Swammerdami · Mar 30, 2018

Swammerdami said:
... when 20,000,000 >> 20,000 >> 53 >> 1, where ">>" denotes "MUCH greater than" and pk is probability of exactly k hits, ... I won't attempt to prove the conjecture pk ~= (1/k!) * p0 * (1-p0)^k
[Note corrections in red]

And as soon as I stepped away from keyboard, proof became trivial!

Let's substitute s = 20 million; w = 20 thousand. We'll leave 53 alone.
Given s >> w >> 53 >> 1,k we seek to prove that

pk = C(53,k) C(s-53,w-k)) / C(s,w)

is approximated with

pk ~= p0 (1 - p0) ^ k / k!

Change the C(.) to factorials:

pk ~= 53! (s-53)! w! (s-w)! / (w-k)! (s-53-w+k)! s! k! (53-k)!

Change a! / (a-b)! to the approximation a^b whenever a >> b; and rearrange a bit to get

k! pk ~= 53^k w^k (s-w)^53 / s^53 (s-w)^k

Solve for p0 to get p0 ~= (s-w)^53 / s^53 and recall that, when s >> w >> 53, p0 ~= 1 - 53w/s or

1 - p0 ~= 53w/s

Observing that (s/(s-w))^k ~= 1, substitutions now produce

k! pk ~= p0 (1-p0)^k

Q.E.D.

Grendel · Mar 30, 2018

ummmmm ....

So, what are the odds of two people, surname X, initial A,
occurring in a random 20k sample,
when the surname X accounts for only 53 names in 20 million

?

Greg

Jokodo · Mar 31, 2018

Grendel said:
ummmmm ....

So, what are the odds of two people, surname X, initial A,
occurring in a random 20k sample,
when the surname X accounts for only 53 names in 20 million

?

Greg

Without knowing the frequency of initial A.?

Grendel · Mar 31, 2018

1 in 26 letters of the alphabet?

Lion IRC · Mar 31, 2018

Most popular boy/girl baby names in 1950:

1. James / Linda
2. Robert / Mary
3. John / Patricia
4. Michael / Barbara
5. David / Susan
6. William / Nancy
7. Richard / Deborah
8. Thomas / Sandra
9. Charles / Carol
10. Gary / Kathleen

Here's the list from last year:

1. Jacob / Emily
2. Michael / Isabella
3. Ethan / Emma
4. Joshua / Ava
5. Daniel / Madison
6. Christopher / Sophia
7. Anthony / Olivia
8. William / Abigail
9. Matthew / Hannah
10. Andrew / Elizabeth

Wait - I forgot Ahmed, Abdel, Ali, Ashraqat, Aya...

Grendel · Mar 31, 2018

Lion IRC said:
Most popular boy/girl baby names in 1950:

Wait - I forgot Ahmed, Abdel, Ali, Ashraqat, Aya...

Doesn't ass start with A?

Grendel · Mar 31, 2018

So, what are the odds of two people, surname X, initial A
occurring in a random 20k sample,
when the surname X accounts for only 53 names in 20 million and there are only 26 possible initials

?

Greg

Jokodo · Apr 1, 2018

Grendel said:
1 in 26 letters of the alphabet?

All with equal frequency as first initial? Highly doubtful.
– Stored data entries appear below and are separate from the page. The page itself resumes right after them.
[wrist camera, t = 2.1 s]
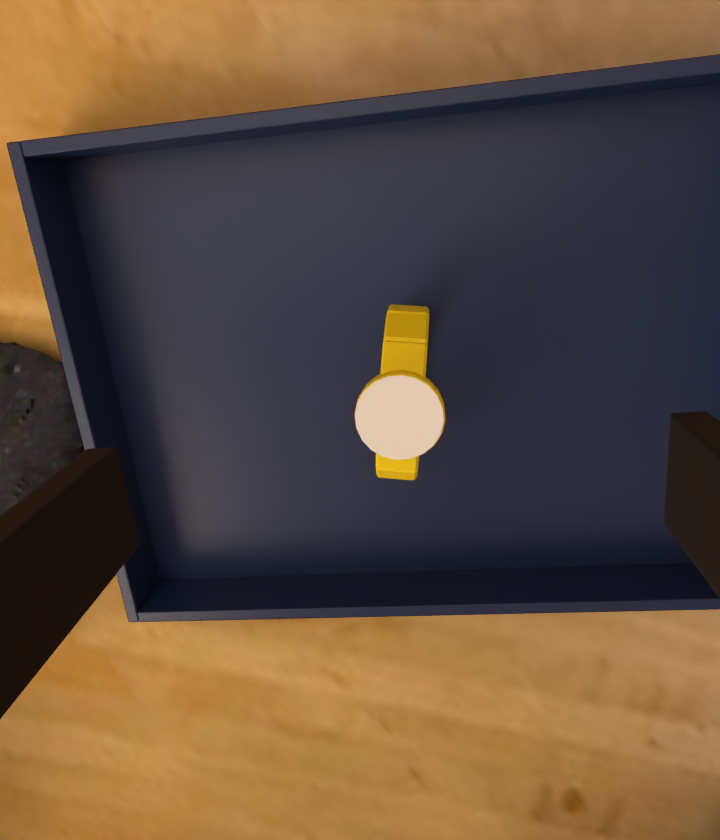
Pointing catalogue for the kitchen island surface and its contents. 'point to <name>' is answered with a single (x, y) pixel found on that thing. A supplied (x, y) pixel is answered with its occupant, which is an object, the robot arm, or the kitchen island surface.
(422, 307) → the watch
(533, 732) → the kitchen island surface
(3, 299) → the kitchen island surface
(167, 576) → the tray
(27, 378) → the dark slate chunk
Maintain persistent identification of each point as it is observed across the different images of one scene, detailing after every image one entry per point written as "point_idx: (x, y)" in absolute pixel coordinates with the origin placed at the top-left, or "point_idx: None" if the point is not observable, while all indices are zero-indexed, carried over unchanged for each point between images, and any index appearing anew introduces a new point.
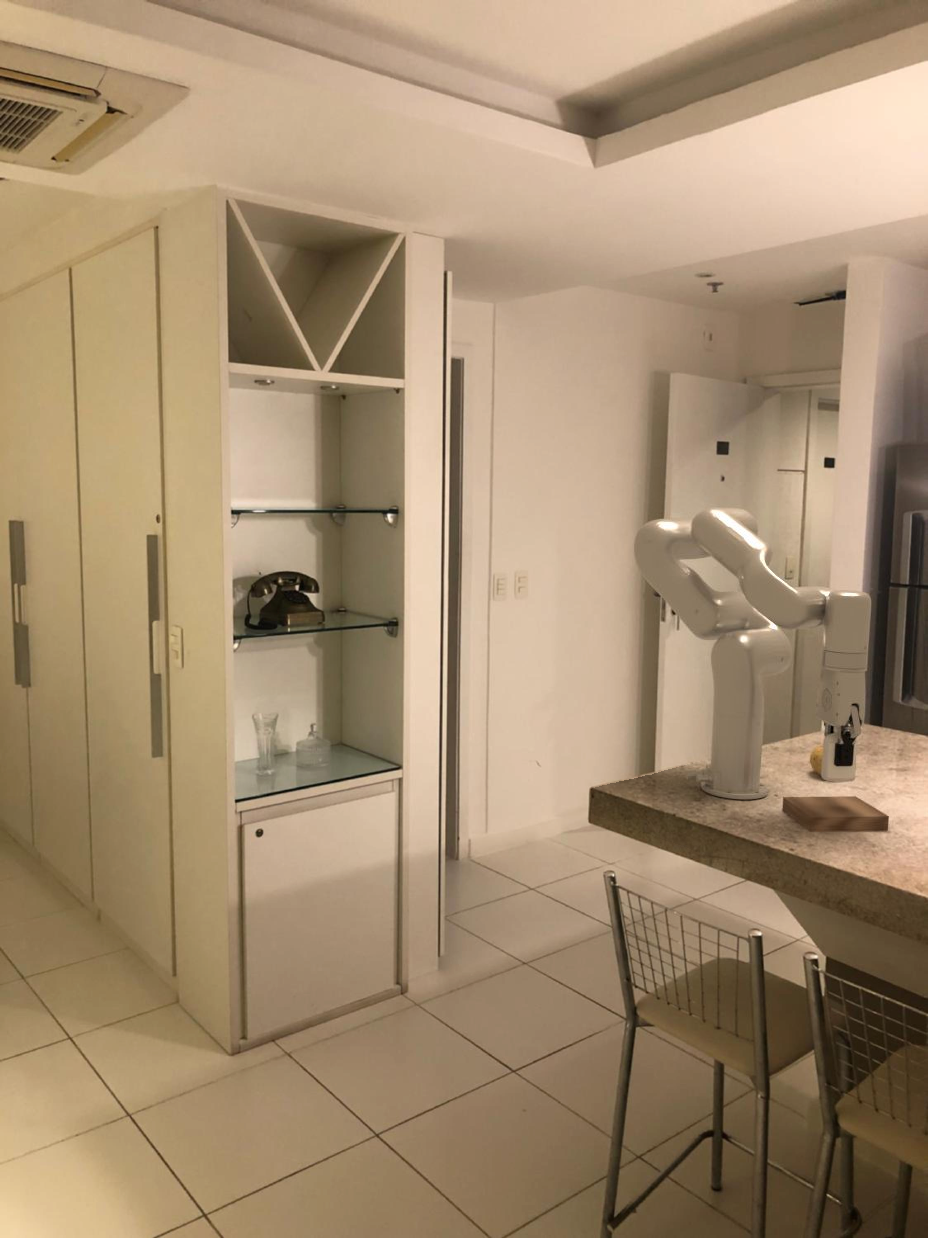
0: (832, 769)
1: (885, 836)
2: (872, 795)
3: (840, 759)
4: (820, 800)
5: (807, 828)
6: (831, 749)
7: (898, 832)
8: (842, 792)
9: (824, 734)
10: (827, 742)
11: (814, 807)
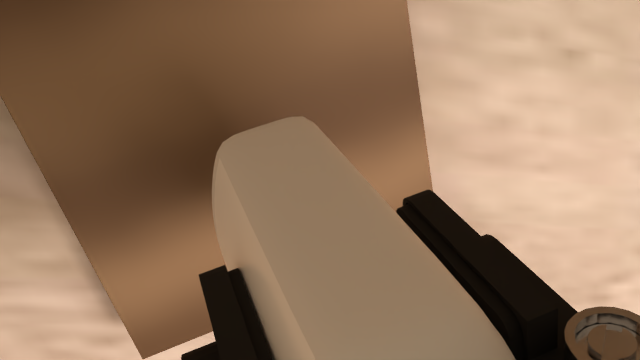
0: (230, 226)
1: (37, 306)
2: (584, 273)
3: (214, 347)
4: (346, 72)
5: None
6: (281, 330)
7: (126, 348)
8: (623, 179)
9: (634, 317)
10: (333, 341)
11: (190, 17)
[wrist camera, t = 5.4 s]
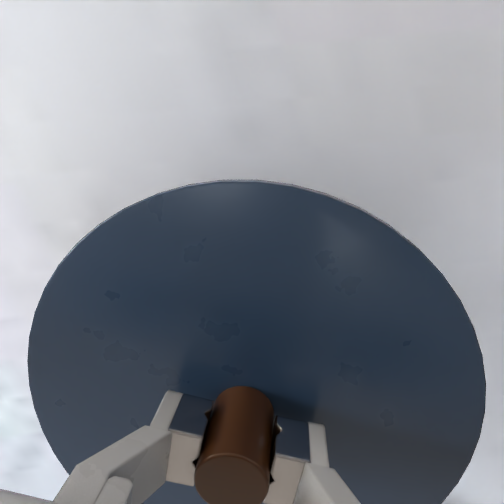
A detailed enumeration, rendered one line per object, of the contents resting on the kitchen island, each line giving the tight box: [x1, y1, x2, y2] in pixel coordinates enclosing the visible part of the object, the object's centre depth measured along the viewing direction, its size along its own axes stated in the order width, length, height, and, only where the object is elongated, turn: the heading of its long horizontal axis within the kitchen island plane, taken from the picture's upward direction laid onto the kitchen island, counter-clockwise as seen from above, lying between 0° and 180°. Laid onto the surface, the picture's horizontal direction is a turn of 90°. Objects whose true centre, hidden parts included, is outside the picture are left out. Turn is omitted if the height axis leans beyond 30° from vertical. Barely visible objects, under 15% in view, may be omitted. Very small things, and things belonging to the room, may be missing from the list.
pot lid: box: [28, 180, 486, 504], centre depth 12 cm, size 15×15×4 cm
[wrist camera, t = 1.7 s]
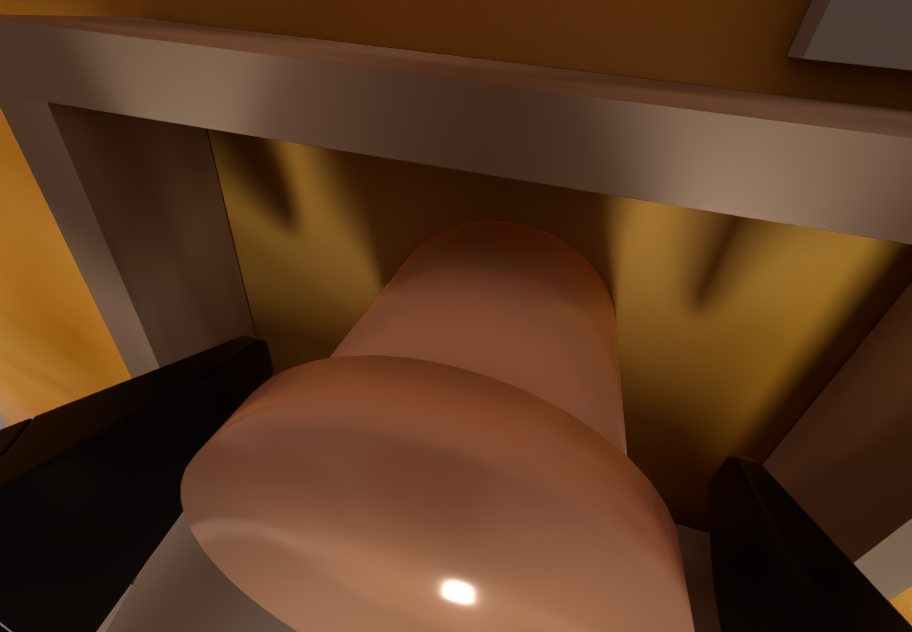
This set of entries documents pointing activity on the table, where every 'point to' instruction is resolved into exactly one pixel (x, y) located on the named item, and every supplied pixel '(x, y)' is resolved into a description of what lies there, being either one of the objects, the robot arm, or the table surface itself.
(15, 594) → the robot arm
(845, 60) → the grey square panel
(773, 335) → the table surface
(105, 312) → the hinged wooden box
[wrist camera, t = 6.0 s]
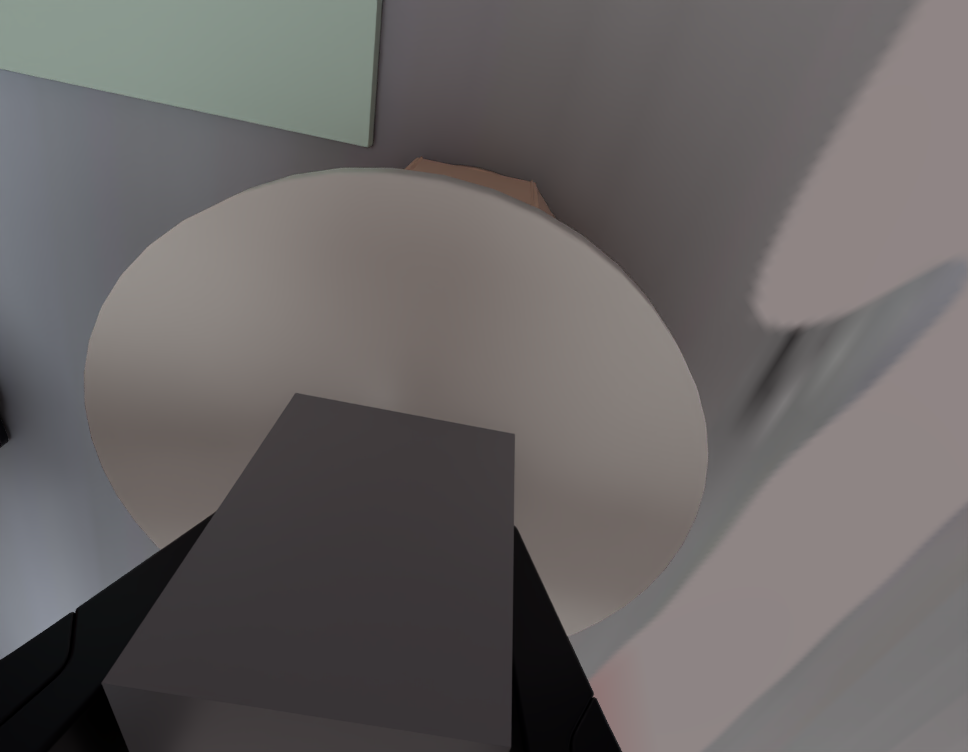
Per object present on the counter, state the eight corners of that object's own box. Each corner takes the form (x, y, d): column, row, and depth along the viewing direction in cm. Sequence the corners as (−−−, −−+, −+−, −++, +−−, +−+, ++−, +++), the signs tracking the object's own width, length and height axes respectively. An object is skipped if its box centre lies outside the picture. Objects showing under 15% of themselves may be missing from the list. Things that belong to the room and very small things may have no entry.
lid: (160, 589, 14) (-38, 882, 9) (40, 89, 8) (-869, 150, 3) (591, 660, 14) (629, 972, 10) (818, 254, 8) (1280, 558, 3)
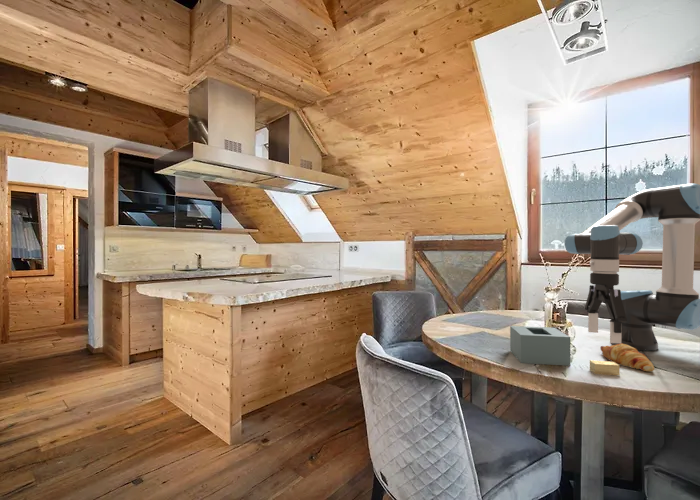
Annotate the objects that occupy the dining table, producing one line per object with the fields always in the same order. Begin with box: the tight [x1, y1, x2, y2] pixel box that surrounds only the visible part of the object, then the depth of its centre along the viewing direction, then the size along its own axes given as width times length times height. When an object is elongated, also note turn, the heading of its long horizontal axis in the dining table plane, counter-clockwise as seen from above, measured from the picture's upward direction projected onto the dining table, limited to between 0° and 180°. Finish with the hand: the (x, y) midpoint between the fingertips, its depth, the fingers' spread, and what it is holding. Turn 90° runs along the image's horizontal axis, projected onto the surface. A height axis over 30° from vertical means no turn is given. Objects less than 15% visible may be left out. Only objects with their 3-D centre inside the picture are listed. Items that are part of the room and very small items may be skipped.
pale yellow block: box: [589, 359, 621, 376], centre depth 110 cm, size 7×4×4 cm, turn 78°
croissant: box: [600, 343, 655, 372], centre depth 119 cm, size 21×10×8 cm, turn 3°
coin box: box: [509, 325, 571, 366], centre depth 125 cm, size 16×14×10 cm
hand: (603, 337), depth 110 cm, fingers open, 13 cm apart
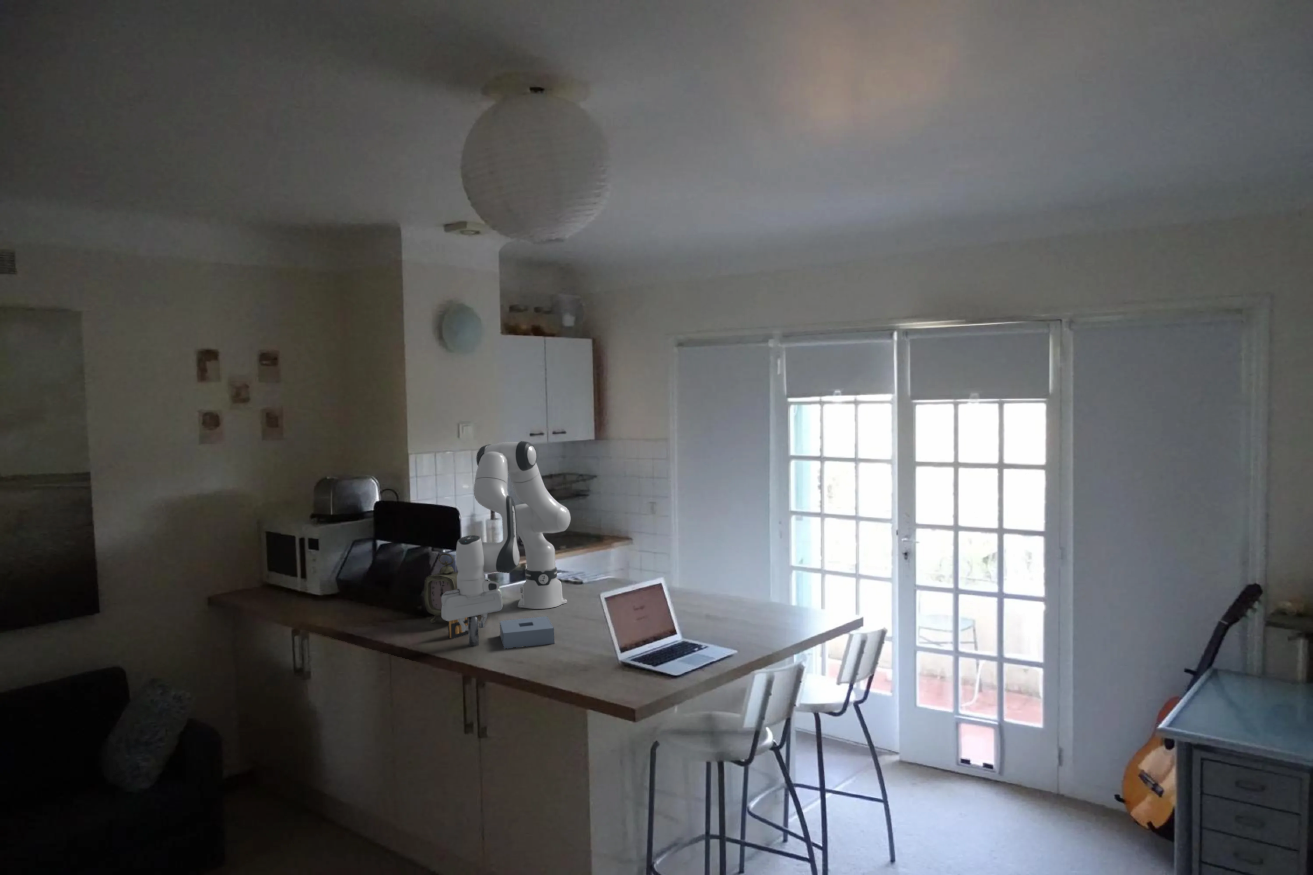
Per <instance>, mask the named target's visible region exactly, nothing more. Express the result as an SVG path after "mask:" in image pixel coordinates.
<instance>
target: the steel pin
mask: <svg viewBox="0 0 1313 875" xmlns="http://www.w3.org/2000/svg"><path fill="white" fill-rule="evenodd" d="M478 622H479V615H476V616H471V617H468V635H467V636H468V646H469V647H478V646H479V645H480V642H479V641H480V638H479V627H478Z"/></svg>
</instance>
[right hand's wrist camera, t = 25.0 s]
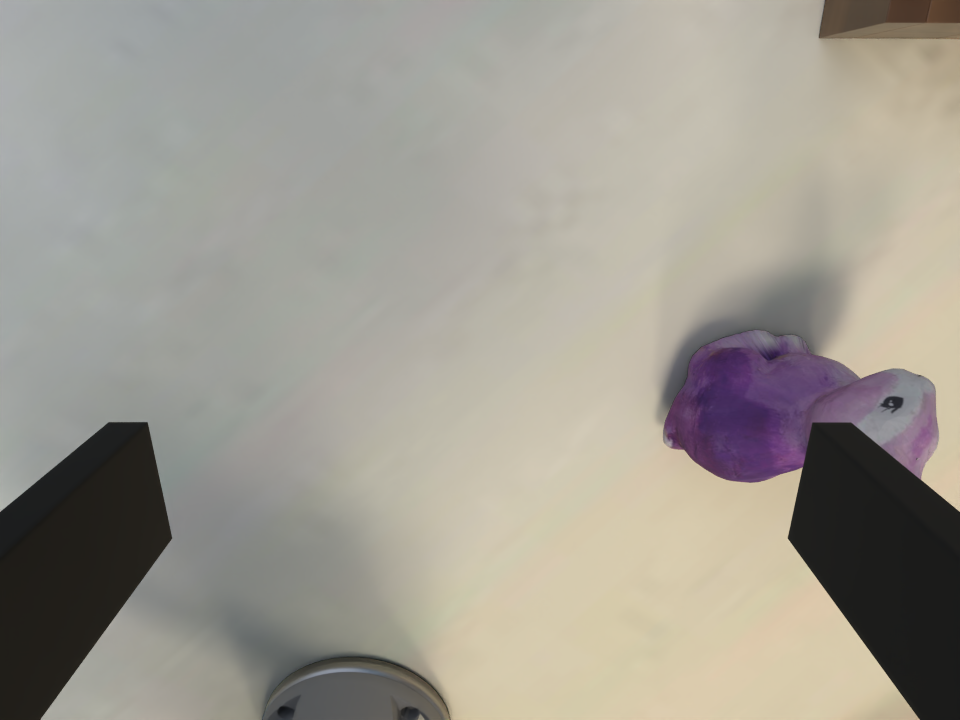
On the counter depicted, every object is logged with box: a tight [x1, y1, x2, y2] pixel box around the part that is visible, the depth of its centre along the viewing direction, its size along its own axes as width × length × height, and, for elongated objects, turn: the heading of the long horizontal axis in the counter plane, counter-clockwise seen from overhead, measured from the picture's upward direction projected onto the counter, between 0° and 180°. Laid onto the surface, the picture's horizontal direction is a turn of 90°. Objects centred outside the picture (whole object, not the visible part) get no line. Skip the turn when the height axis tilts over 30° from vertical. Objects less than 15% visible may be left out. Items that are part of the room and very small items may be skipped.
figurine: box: [663, 330, 939, 483], centre depth 34 cm, size 9×10×15 cm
In Lion IRC's list (for what it's worth, being as it is an unsourced piece of copy-pasta), there's for names with A. (Ava, Anthony, Abigail, Andrew), one with C. (Christopher), one with D. (Daniel), four with E. (Emily, Ethan, Emma, Elizabeth), one with H. (Hannah), one with I (Isabella), two with J. (Jacob, Joshua), three with M. (Michael, Madison, Matthew), and Olivia, Sophia and William with O., S., W. All other letters don't appear.

Jokodo · Apr 1, 2018

Grendel said:
So, what are the odds of two people, surname X, initial A
occurring in a random 20k sample,
when the surname X accounts for only 53 names in 20 million and there are only 26 possible initials

?

Greg

That depends on the frequencies of the different initials. If all initials have the exact same frequency, the chance that two random people have the same initial is 26 * (1/26)², which can be simplified to 1/26 precisely. You can think of it as drawing the two people successively. On the first draw, the chance that the person will have one of the 26 letters is 1, and since it doesn't affect later calculations which one it is, we can run with that figure. On the second draw, the chance that the person has the exact same letter, whichever it was, will be 1/26, or 3.846%

In a more skewed scenario, say where the three most frequent initials have each a share of 15% and the remaining 23 letters are evenly distributed, the chance more than doubles to 9.141%. The simplification from above is not applicable here, so the probability of two people having the same initial can only be expressed as the sum of the squares of each initial's frequency, so in this scenario 3*0.15² + 23*0.023913². Bottom line, it really does depend on the distribution of initials, just knowing how many letters there are isn't enough information.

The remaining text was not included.